Thursday, March 13, 2008

Using log data to help keep you safe



(Cross-posted from Official Google Blog)

We recently began two new series of posts. The first, which explains how we harness data for our users, started with this post. The second, focusing on how we secure information and how users can protect themselves online, began here. This post is the second installment in both series.- Ed.

We sometimes get questions on what Google does with server log data, which registers how users are interacting with our services. We take great care in protecting this data, and while we've talked previously about some of the ways it can be useful, something we haven't covered yet are the ways it can help us make Google products safer for our users.

While the Internet on the whole is a safe place, and most of us will never fall victim to an attack, there are more than a few threats out there, and we do everything we can to help you stay a step ahead of them. Any information we can gather on how attacks are launched and propagated helps us do so.

That's where server log data comes in. We analyze logs for anomalies or other clues that might suggest malware or phishing attacks in our search results, attacks on our products and services, and other threats to our users. And because we have a reasonably significant data sample, with logs stretching back several months, we're able to perform aggregate, long-term analyses that can uncover new security threats, provide greater understanding of how previous threats impacted our users, and help us ensure that our threat detection and prevention measures are properly tuned.

We can't share too much detail (we need to be careful not to provide too many clues on what we look for), but we can use historical examples to give you a better idea of how this kind of data can be useful. One good example is the Santy search worm (PDF), which first appeared in late 2004. Santy used combinations of search terms on Google to identify and then infect vulnerable web servers. Once a web server was infected, it became part of a botnet and started searching Google for more vulnerable servers. Spreading in this way, Santy quickly infected thousands and thousands of web servers across the Internet.

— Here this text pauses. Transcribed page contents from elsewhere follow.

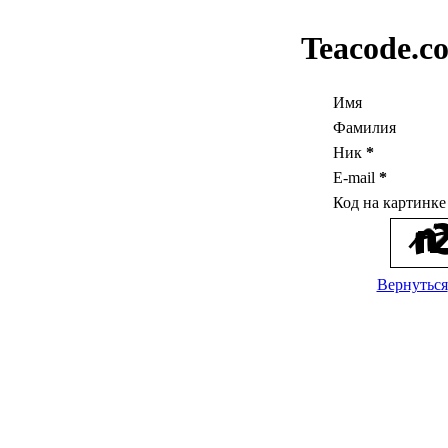
Teacode.c
Имя
Фамилия
Ник
*
E-mail
*
Код на картинк
Вернуться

As soon as Google recognized the attack, we began developing a series of tools to automatically generate "regular expressions" that could identify potential Santy queries and then block them from accessing Google.com or flag them for further attention. But because regular expressions like these can sometimes snag legitimate user queries too, we designed the tools so they'd test new expressions in our server log databases first, in order to determine how each one would affect actual user queries. If it turned out that a regular expression affected too many legitimate user queries, the tools would automatically adjust the expression, analyze its performance against the log data again, and then repeat the process as many times as necessary.

In this instance, having access to a good sample of log data meant we were able to refine one of our automated security processes, and the result was a more effective resolution of the problem. In other instances, the data has proven useful in minimizing certain security threats, or in preventing others completely. In the end, what this means is that whenever you use Google search, or Google Apps, or any of our other services, your interactions with those products helps us learn more about security threats that could impact your online experience. And the better the data we have, the more effectively we can protect all our users.

3 comments:

Christopher Soghoian said...

Dr Provos,

You've made a reasonable argument for keeping the log data on the actual content requested from google's servers.
(i.e. google.com/q=Free&Screensavers)

However, what you have failed to argue for, is Google's shameful policy of keeping full ip addresses in the logs for 18 months.

I've read through your blog post, and some of your past academic papers, and I can come up with no solid argument for keeping such data. Your complex regex system does not need user ip addresses in order to do its job.

Personally, I think it's pretty sneaky for Google get its engineers to take on a PR role, and post about how great Google's log retention policies are. Neither you nor Dr. Whitten have yet to cover the most important issue: Why do you need my ip for 18 months?

While I'm not surprised that lawyers or PR lackeys would spout this information, I am frankly quite disappointed that someone so respected in the security field would so willingly tow the company line.

NRI said...

I am glad that Google is keeping this log data. Unauthorized users my be able to sniff your password and log in to your account. Keeping a log file can help in legal matters of privacy.

Ramiz said...

It is very comphorting that Google is keeping the log data.

what I would like to hear from Google is to provide me a facility to get a report (whenever I request) of all the accesses (including backup applications, administrator checks, my own access, authorized, if authorized by who, non-authorized accesses, and by myself) with the timestamps my own documents. Since this is my data, I would want to know who, when and under what authority accessed to my documents.

I believe this is the ultimate compliance with privacy.